ある夜、マミは自宅前の車内で、夫のリュウが見知らぬ女性と抱き合っているような姿を目撃します。暗闇の中でマミの目に焼き付いたのは、その女性の肩にかかっていた「赤いスカーフ」でした。
後日、夫の不審な行動の真実を確かめるため、マミはあえて「宅飲みが行われる」という家まで夫を車で送ります。そこで現れたのは、あの日と同じ赤いスカーフを羽織った女性・モモでした。夫は彼女を「会社で良くしてくれる同僚の奥さん」だと紹介しますが、モモの指に指輪はなく、住んでいるアパートも明らかに単身用。愛息の前で平然と嘘をつく2人の無神経さに、マミは「この2人をメチャクチャにしてやりたい」と復讐を誓います。
さっそくマミは罠として、独身の疑いがあるモモを「夫婦でうちに招待したい」と提案しました。招待当日、夫が仕事で来れないからと、ミニスカートで現れたモモは「泊まっていく」と言い出し、リュウもそれを快諾したため、マミは呆れながらも「証拠集めの絶好のチャンス」として受け入れることに。
宿泊中、モモはマミの私物を勝手に使い、リュウも「マミより手際がいい」と彼女を絶賛。露出の多い姿で夫に尽くすモモの振る舞いは、まるで新婚夫婦のようでした。
その様子にマミは「もしかして、付き合ってる?」と直球を投げ込みます。わかりやすく動揺し視線を泳がせる2人の反応を見て、マミは不倫の確信を深めるのでした。そしてマミは罠を仕掛けることに。わざと席を外して2人の時間を作ったのです――。
仕掛けた罠と引っかかった2人












「冗談よ。2人の息があまりにぴったりだから、本当の夫婦みたいで見惚れちゃっただけ」と、穏やかな笑顔で場を収めたマミ。
2人は、その言葉に安堵し、自分たちがマミをうまく騙せていると確信します。
マミが「お父さんから電話だ」と言って、リビングを出るなり、見つめあうリュウとモモ。そしてリュウは「モモ……かわいすぎ……」と言ってモモを抱き寄せ、「奥さん戻ってこないよね? じゃ、もっと……♡」と2人はお互いを求め合い、キス……。

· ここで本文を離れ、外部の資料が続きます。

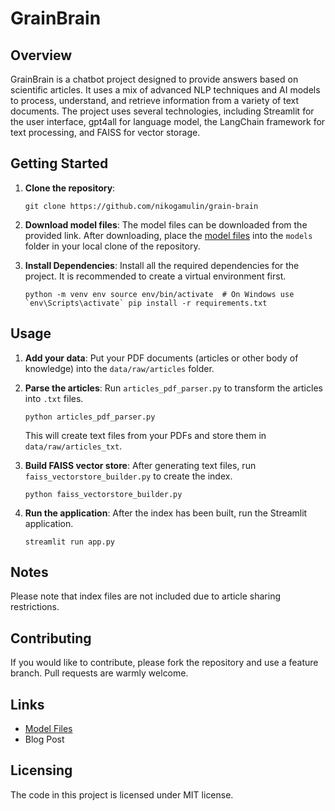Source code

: GrainBrain
=====================

Overview
--------

GrainBrain is a chatbot project designed to provide answers based on scientific articles. It uses a mix of advanced NLP techniques and AI models to process, understand, and retrieve information from a variety of text documents. The project uses several technologies, including Streamlit for the user interface, gpt4all for language model, the LangChain framework for text processing, and FAISS for vector storage.

Getting Started
---------------

1.  **Clone the repository**:
    
    `git clone https://github.com/nikogamulin/grain-brain`
    
2.  **Download model files**: The model files can be downloaded from the provided link. After downloading, place the [model files](https://drive.google.com/drive/folders/1y3Ry94OHcu3V_hD2Y22Z_5K4IO9S27yV?usp=sharing) into the `models` folder in your local clone of the repository.
    
3.  **Install Dependencies**: Install all the required dependencies for the project. It is recommended to create a virtual environment first.
    
    ``python -m venv env source env/bin/activate  # On Windows use `env\Scripts\activate` pip install -r requirements.txt``
    

Usage
-----

1.  **Add your data**: Put your PDF documents (articles or other body of knowledge) into the `data/raw/articles` folder.
    
2.  **Parse the articles**: Run `articles_pdf_parser.py` to transform the articles into `.txt` files.
    
    `python articles_pdf_parser.py`
    
    This will create text files from your PDFs and store them in `data/raw/articles_txt`.
    
3.  **Build FAISS vector store**: After generating text files, run `faiss_vectorstore_builder.py` to create the index.
    
    `python faiss_vectorstore_builder.py`
    
4.  **Run the application**: After the index has been built, run the Streamlit application.
    
    `streamlit run app.py`
    

Notes
-----

Please note that index files are not included due to article sharing restrictions.

Contributing
------------

If you would like to contribute, please fork the repository and use a feature branch. Pull requests are warmly welcome.

Links
-----

*   [Model Files](https://drive.google.com/drive/folders/1y3Ry94OHcu3V_hD2Y22Z_5K4IO9S27yV?usp=sharing)
*   Blog Post

Licensing
---------

The code in this project is licensed under MIT license.

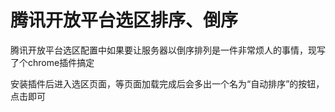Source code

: 腾讯开放平台选区排序、倒序
==================

腾讯开放平台选区配置中如果要让服务器以倒序排列是一件非常烦人的事情，现写了个chrome插件搞定

安装插件后进入选区页面，等页面加载完成后会多出一个名为“自动排序”的按钮，点击即可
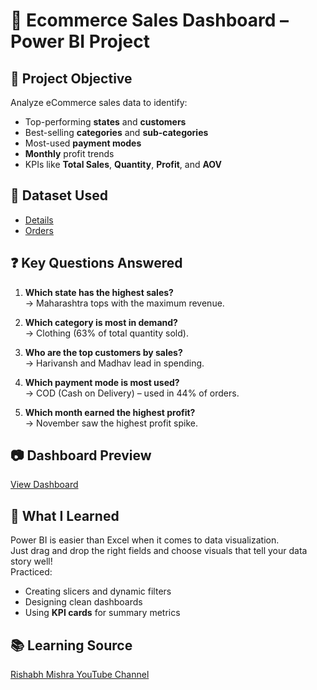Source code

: # 🛒 Ecommerce Sales Dashboard – Power BI Project

## 📌 Project Objective
Analyze eCommerce sales data to identify:
- Top-performing **states** and **customers**
- Best-selling **categories** and **sub-categories**
- Most-used **payment modes**
- **Monthly** profit trends
- KPIs like **Total Sales**, **Quantity**, **Profit**, and **AOV**

## 📁 Dataset Used
- <a href="https://github.com/daxesh38/Ecommerce-Sales-Dashboard/blob/main/Details.csv">Details</a>
- <a href="https://github.com/daxesh38/Ecommerce-Sales-Dashboard/blob/main/Orders.csv">Orders</a>

## ❓ Key Questions Answered
1. **Which state has the highest sales?**  
   → Maharashtra tops with the maximum revenue.

2. **Which category is most in demand?**  
   → Clothing (63% of total quantity sold).

3. **Who are the top customers by sales?**  
   → Harivansh and Madhav lead in spending.

4. **Which payment mode is most used?**  
   → COD (Cash on Delivery) – used in 44% of orders.

5. **Which month earned the highest profit?**  
   → November saw the highest profit spike.

## 📷 Dashboard Preview

<a href="https://github.com/daxesh38/Ecommerce-Sales-Dashboard/blob/main/ECOM%20SALES%20DASHBOARD.pbix">View Dashboard</a>

## 🧠 What I Learned
Power BI is easier than Excel when it comes to data visualization.  
Just drag and drop the right fields and choose visuals that tell your data story well!  
Practiced:
- Creating slicers and dynamic filters  
- Designing clean dashboards  
- Using **KPI cards** for summary metrics

## 📚 Learning Source
[Rishabh Mishra YouTube Channel](https://www.youtube.com/watch?v=6cV3OwFrOkk)
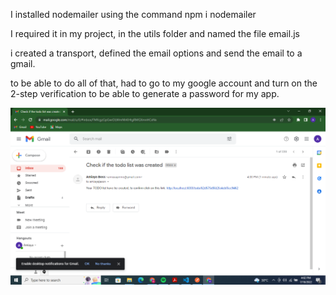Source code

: I installed nodemailer
using the command npm i nodemailer

I required it in my project, in the utils folder and named the file email.js

i created a transport, defined the email options and send the email to a gmail.

to be able to do all of that, had to go to my google account and turn on the 2-step verification to be able to generate a password for my app.

![](utils/Screenshot%20(17).png)
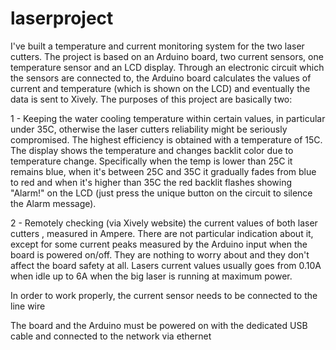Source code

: laserproject
============
I've built a temperature and current monitoring system for the two laser cutters. The project is based on an Arduino board, two current sensors, one temperature sensor and an LCD display. Through an electronic circuit which the sensors are connected to, the Arduino board calculates the values of current and temperature (which is shown on the LCD) and eventually the data is sent to Xively. The purposes of this project are basically two:

1 - Keeping the water cooling temperature within certain values, in particular under 35C, otherwise the laser cutters reliability might be seriously compromised. The highest efficiency is obtained with a temperature of 15C. The display shows the temperature and changes backlit color due to temperature change. Specifically when the temp is lower than 25C it remains blue, when it's between 25C and 35C it gradually fades from blue to red and when it's higher than 35C the red backlit flashes showing "Alarm!" on the LCD (just press the unique button on the circuit to silence the Alarm message).

2 - Remotely checking (via Xively website) the current values of both laser cutters , measured in Ampere. There are not particular indication about it, except for some current peaks measured by the Arduino input when the board is powered on/off. They are nothing to worry about and they don't affect the board safety at all. Lasers current values usually goes from 0.10A when idle up to 6A when the big laser is running at maximum power.

In order to work properly, the current sensor needs to be connected to the line wire 

The board and the Arduino must be powered on with the dedicated USB cable and connected to the network via ethernet

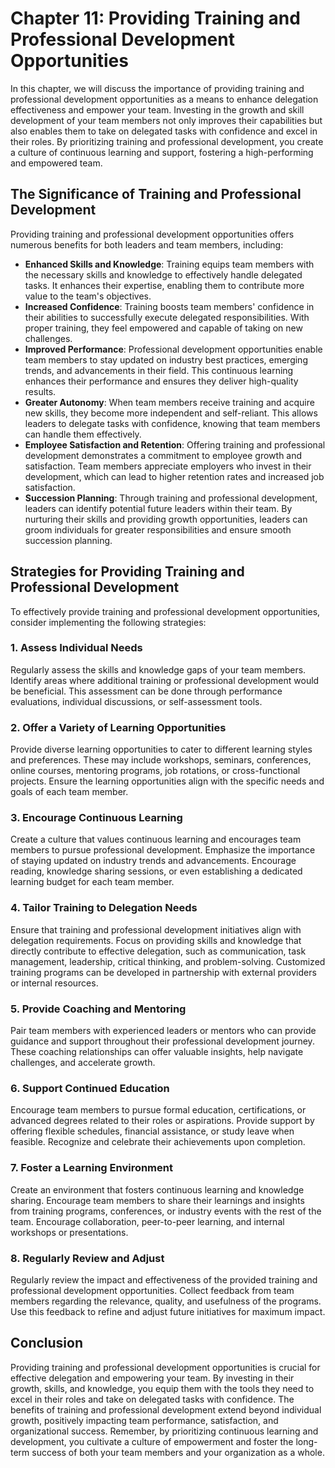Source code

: Chapter 11: Providing Training and Professional Development Opportunities
=========================================================================

In this chapter, we will discuss the importance of providing training and professional development opportunities as a means to enhance delegation effectiveness and empower your team. Investing in the growth and skill development of your team members not only improves their capabilities but also enables them to take on delegated tasks with confidence and excel in their roles. By prioritizing training and professional development, you create a culture of continuous learning and support, fostering a high-performing and empowered team.

The Significance of Training and Professional Development
---------------------------------------------------------

Providing training and professional development opportunities offers numerous benefits for both leaders and team members, including:

* **Enhanced Skills and Knowledge**: Training equips team members with the necessary skills and knowledge to effectively handle delegated tasks. It enhances their expertise, enabling them to contribute more value to the team's objectives.
* **Increased Confidence**: Training boosts team members' confidence in their abilities to successfully execute delegated responsibilities. With proper training, they feel empowered and capable of taking on new challenges.
* **Improved Performance**: Professional development opportunities enable team members to stay updated on industry best practices, emerging trends, and advancements in their field. This continuous learning enhances their performance and ensures they deliver high-quality results.
* **Greater Autonomy**: When team members receive training and acquire new skills, they become more independent and self-reliant. This allows leaders to delegate tasks with confidence, knowing that team members can handle them effectively.
* **Employee Satisfaction and Retention**: Offering training and professional development demonstrates a commitment to employee growth and satisfaction. Team members appreciate employers who invest in their development, which can lead to higher retention rates and increased job satisfaction.
* **Succession Planning**: Through training and professional development, leaders can identify potential future leaders within their team. By nurturing their skills and providing growth opportunities, leaders can groom individuals for greater responsibilities and ensure smooth succession planning.

Strategies for Providing Training and Professional Development
--------------------------------------------------------------

To effectively provide training and professional development opportunities, consider implementing the following strategies:

### 1. Assess Individual Needs

Regularly assess the skills and knowledge gaps of your team members. Identify areas where additional training or professional development would be beneficial. This assessment can be done through performance evaluations, individual discussions, or self-assessment tools.

### 2. Offer a Variety of Learning Opportunities

Provide diverse learning opportunities to cater to different learning styles and preferences. These may include workshops, seminars, conferences, online courses, mentoring programs, job rotations, or cross-functional projects. Ensure the learning opportunities align with the specific needs and goals of each team member.

### 3. Encourage Continuous Learning

Create a culture that values continuous learning and encourages team members to pursue professional development. Emphasize the importance of staying updated on industry trends and advancements. Encourage reading, knowledge sharing sessions, or even establishing a dedicated learning budget for each team member.

### 4. Tailor Training to Delegation Needs

Ensure that training and professional development initiatives align with delegation requirements. Focus on providing skills and knowledge that directly contribute to effective delegation, such as communication, task management, leadership, critical thinking, and problem-solving. Customized training programs can be developed in partnership with external providers or internal resources.

### 5. Provide Coaching and Mentoring

Pair team members with experienced leaders or mentors who can provide guidance and support throughout their professional development journey. These coaching relationships can offer valuable insights, help navigate challenges, and accelerate growth.

### 6. Support Continued Education

Encourage team members to pursue formal education, certifications, or advanced degrees related to their roles or aspirations. Provide support by offering flexible schedules, financial assistance, or study leave when feasible. Recognize and celebrate their achievements upon completion.

### 7. Foster a Learning Environment

Create an environment that fosters continuous learning and knowledge sharing. Encourage team members to share their learnings and insights from training programs, conferences, or industry events with the rest of the team. Encourage collaboration, peer-to-peer learning, and internal workshops or presentations.

### 8. Regularly Review and Adjust

Regularly review the impact and effectiveness of the provided training and professional development opportunities. Collect feedback from team members regarding the relevance, quality, and usefulness of the programs. Use this feedback to refine and adjust future initiatives for maximum impact.

Conclusion
----------

Providing training and professional development opportunities is crucial for effective delegation and empowering your team. By investing in their growth, skills, and knowledge, you equip them with the tools they need to excel in their roles and take on delegated tasks with confidence. The benefits of training and professional development extend beyond individual growth, positively impacting team performance, satisfaction, and organizational success. Remember, by prioritizing continuous learning and development, you cultivate a culture of empowerment and foster the long-term success of both your team members and your organization as a whole.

しかし、それはマミが仕掛けた「罠」でした。 リビングのベビーモニターは、録画機能がオンになったまま。別室で静かにその様子を確認するマミの瞳には、こらえきれない涙が浮かんでいました。薄々勘づいていたとはいえ、目の当たりにした残酷な裏切り。胸を刺すような痛みに、マミは一度だけ顔をゆがめます。
けれど、彼女はすぐに涙を拭い、毅然と立ち上がりました。
「――泣いている場合じゃない。とことん、やってやる」
リビングに戻ったマミは、何食わぬ顔で2人に提案します。
「ねえ、ヨウスケのかわいい動画がベビーモニターで撮れたの。一緒に見ない?」 「スマホじゃ画面が小さいから、テレビに繋いで流すわね」
その言葉に、2人の顔から血の気が引きました。
「ま、待て待て待て! 誰が見たいんだよ、子どもの動画なんて!」 「そうですよぉ! せっかく盛り上がってるのに!」
大慌てで制止する2人。その滑稽な姿を冷ややかな目で見上げたマミは、スマホのケーブルを静かに抜き、絶望の淵に立たされた2人を黙って見下ろすのでした。
◇ ◇ ◇
どれほど覚悟があっても、裏切りの現場を直視するショックは計り知れないものですよね。マミさんが流した涙に胸が締め付けられます。信頼していた相手に裏切られたとき、人は冷静さを保つことで自分を守ろうとするのかもしれませんね。慌てふためく2人を冷ややかに見下ろすマミの表情には、もはや夫婦としての温もりは微塵も感じられません。
信頼は一度失われると取り戻すことが難しいもの。日々の誠実さがいかに大切か、改めて考えさせられますね。